Figure 1—figure supplement 4. Defence marker phenotypes of the eight most Hpa-resistant lines.

(a) Relative expression of SA-dependent PR1 at 48 and 72 hpi with Hpa (red) or water (blue). Shown are mean relative expression values (±SEM). Statistically significant differences in relative expression (asterisks) were quantified by two-tailed Student’s t-test (p<0.05) in pairwise comparisons with Hpa-treated Wt line (#602); n = 3 (b) Resistance efficiency of callose deposition in Hpa-inoculated plants. Shown are percentages of arrested (light) and non-arrested (dark) germ tubes at 48 hpi. Insets show representative examples of aniline-blue/calcofluor-stained leaves by epi-fluorescence microscopy (bars = 100 μm; yellow indicates callose; blue indicates Hpa). Statistically significant differences in resistance efficiency of callose (asterisks) were analysed using Pearson’s Chi-squared tests (p<0.05) in pairwise comparisons with Wt line (#602); n > 150.

Figure 1—figure supplement 5. Transgenerational stability of Hpa resistance in Hpa-resistant epiRILs.

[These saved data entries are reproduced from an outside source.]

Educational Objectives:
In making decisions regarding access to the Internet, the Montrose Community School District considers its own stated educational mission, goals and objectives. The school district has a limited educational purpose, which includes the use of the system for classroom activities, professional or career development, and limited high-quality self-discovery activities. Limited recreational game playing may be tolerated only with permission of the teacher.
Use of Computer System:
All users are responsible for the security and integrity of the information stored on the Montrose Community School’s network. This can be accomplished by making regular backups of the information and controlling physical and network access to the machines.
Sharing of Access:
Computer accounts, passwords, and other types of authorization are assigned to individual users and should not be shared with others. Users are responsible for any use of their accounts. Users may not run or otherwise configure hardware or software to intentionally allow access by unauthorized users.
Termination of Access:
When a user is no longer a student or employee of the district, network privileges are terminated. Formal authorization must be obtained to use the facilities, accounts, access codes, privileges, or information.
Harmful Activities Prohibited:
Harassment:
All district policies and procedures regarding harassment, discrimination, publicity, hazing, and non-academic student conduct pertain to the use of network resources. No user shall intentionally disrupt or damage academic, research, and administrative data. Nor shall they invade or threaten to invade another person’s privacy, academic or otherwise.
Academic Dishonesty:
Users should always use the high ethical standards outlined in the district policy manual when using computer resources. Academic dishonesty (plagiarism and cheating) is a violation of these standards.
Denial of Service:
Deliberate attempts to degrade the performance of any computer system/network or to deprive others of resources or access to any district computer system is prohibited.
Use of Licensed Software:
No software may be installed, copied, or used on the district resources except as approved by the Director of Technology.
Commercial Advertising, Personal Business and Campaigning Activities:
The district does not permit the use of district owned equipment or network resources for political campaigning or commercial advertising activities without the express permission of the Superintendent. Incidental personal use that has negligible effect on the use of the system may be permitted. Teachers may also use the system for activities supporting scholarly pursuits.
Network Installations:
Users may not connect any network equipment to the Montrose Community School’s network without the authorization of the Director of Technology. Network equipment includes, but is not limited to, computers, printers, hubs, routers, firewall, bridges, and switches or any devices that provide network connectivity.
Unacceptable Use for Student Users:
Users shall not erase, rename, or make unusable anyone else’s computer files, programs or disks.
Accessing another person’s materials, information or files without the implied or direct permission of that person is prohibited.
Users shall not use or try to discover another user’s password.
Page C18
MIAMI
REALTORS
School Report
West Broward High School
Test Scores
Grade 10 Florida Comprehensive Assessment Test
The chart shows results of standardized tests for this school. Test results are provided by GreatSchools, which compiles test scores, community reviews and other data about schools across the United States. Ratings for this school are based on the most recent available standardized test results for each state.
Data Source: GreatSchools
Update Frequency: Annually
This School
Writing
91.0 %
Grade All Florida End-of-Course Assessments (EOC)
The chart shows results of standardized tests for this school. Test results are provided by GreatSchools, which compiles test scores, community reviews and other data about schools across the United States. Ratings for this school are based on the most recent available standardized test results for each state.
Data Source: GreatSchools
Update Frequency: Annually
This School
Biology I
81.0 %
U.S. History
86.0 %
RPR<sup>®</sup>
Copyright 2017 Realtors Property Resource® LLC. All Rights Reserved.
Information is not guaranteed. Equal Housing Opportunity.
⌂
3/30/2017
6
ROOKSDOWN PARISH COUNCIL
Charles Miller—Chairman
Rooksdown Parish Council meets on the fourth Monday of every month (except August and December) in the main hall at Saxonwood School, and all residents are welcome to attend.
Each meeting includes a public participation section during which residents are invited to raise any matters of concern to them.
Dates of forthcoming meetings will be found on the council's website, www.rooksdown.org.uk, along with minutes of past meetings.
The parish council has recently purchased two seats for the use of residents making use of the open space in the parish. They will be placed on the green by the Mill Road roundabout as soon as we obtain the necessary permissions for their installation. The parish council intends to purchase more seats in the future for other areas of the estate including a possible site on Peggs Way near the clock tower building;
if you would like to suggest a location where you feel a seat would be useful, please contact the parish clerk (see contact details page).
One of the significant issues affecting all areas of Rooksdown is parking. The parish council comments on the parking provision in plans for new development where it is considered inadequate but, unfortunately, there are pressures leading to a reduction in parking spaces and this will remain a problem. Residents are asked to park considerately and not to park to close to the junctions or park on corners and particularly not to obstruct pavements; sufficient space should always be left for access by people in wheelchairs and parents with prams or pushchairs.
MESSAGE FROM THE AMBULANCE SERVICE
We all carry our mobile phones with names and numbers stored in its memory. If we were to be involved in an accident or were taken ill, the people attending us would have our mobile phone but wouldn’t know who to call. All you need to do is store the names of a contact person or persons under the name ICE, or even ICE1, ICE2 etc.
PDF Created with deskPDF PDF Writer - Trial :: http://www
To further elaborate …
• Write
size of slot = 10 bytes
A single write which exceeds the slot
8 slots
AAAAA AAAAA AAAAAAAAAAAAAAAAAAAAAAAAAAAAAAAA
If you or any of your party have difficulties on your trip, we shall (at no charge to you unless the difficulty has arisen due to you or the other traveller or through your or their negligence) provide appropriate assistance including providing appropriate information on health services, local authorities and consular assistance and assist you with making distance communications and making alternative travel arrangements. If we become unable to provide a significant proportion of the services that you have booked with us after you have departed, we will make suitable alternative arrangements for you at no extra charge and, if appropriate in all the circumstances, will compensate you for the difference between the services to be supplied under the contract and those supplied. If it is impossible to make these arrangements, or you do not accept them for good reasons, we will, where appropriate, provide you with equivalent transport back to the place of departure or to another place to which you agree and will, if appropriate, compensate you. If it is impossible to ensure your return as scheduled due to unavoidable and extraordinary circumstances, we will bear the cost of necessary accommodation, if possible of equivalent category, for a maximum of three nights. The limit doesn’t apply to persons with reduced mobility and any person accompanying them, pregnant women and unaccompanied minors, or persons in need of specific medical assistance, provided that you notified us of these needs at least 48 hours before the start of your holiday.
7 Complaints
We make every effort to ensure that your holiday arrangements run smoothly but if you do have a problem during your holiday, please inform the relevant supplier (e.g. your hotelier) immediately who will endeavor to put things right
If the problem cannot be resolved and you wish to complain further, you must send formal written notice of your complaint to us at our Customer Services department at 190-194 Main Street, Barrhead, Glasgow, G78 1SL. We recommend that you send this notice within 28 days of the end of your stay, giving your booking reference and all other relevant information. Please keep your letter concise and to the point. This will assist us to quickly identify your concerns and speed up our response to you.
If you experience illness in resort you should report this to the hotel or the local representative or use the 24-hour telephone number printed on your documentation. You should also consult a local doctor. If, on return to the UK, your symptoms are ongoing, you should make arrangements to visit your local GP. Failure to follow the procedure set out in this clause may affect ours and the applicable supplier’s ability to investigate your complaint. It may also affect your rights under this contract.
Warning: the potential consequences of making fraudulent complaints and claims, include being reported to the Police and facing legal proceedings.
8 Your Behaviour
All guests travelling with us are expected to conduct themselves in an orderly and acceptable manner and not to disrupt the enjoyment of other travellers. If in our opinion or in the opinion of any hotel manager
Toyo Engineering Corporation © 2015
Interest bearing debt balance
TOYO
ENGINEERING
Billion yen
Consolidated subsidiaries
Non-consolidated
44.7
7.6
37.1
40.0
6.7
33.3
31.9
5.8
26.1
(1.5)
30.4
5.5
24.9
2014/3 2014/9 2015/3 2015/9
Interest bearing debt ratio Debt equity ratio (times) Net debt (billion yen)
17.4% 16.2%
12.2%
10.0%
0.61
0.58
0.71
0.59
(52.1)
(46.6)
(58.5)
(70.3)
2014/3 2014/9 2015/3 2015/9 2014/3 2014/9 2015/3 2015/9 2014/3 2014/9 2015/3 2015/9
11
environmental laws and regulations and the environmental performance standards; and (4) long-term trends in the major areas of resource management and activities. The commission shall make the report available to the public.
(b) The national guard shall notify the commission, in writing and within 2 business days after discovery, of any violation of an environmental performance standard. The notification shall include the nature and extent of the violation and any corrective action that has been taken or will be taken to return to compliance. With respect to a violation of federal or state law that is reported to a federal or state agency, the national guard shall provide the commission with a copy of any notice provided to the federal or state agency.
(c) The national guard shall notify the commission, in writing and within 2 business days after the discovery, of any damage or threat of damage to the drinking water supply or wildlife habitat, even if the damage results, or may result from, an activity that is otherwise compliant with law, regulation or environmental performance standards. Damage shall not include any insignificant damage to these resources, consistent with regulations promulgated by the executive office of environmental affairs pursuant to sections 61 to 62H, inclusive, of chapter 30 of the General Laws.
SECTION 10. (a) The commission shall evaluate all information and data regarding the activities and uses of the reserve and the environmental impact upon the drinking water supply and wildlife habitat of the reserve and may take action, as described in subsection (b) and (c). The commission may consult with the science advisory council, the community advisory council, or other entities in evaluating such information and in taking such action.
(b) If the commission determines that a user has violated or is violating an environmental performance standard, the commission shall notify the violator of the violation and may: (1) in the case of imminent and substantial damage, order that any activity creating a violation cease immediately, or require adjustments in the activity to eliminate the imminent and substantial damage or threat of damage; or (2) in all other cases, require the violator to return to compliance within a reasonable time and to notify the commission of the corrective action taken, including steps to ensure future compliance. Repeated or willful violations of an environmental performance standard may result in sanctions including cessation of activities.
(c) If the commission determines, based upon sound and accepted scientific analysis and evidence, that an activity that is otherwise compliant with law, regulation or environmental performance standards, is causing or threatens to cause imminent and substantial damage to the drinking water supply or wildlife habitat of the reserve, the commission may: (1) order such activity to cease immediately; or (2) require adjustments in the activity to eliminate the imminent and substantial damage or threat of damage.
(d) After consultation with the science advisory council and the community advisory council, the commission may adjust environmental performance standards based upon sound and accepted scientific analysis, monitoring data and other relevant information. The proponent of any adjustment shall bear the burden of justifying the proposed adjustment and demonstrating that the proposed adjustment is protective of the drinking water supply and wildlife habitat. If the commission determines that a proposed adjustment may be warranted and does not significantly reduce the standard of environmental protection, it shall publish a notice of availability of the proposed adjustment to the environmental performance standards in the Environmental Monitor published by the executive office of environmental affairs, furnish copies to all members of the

Five individual F9 plants from the eight most resistant epiRILs and the Wt line (#602) were self-pollinated to generate 40 F10 families. Plants of each F10 family were analysed for Hpa colonisation at 6 dpi. (a) Shown are frequency distributions of leaves across 4 Hpa colonisation classes (insets on the right; see Figure 1—figure supplement 1 for further details). (b) Resistance index (RI) values of the F10 families. The red line indicates the average RI value of the Wt (#602). Asterisks at the top of each graph indicate statistically significant differences in class distribution between pooled F10 families of the epiRIL relative to pooled F10 families of the Wt line (Pearson’s Chi-squared test; p<0.05). Crosses (†) at the bottom of each graph indicate statistically significant differences between F10 families within each epiRIL (Pearson’s Chi-squared test; p<0.05).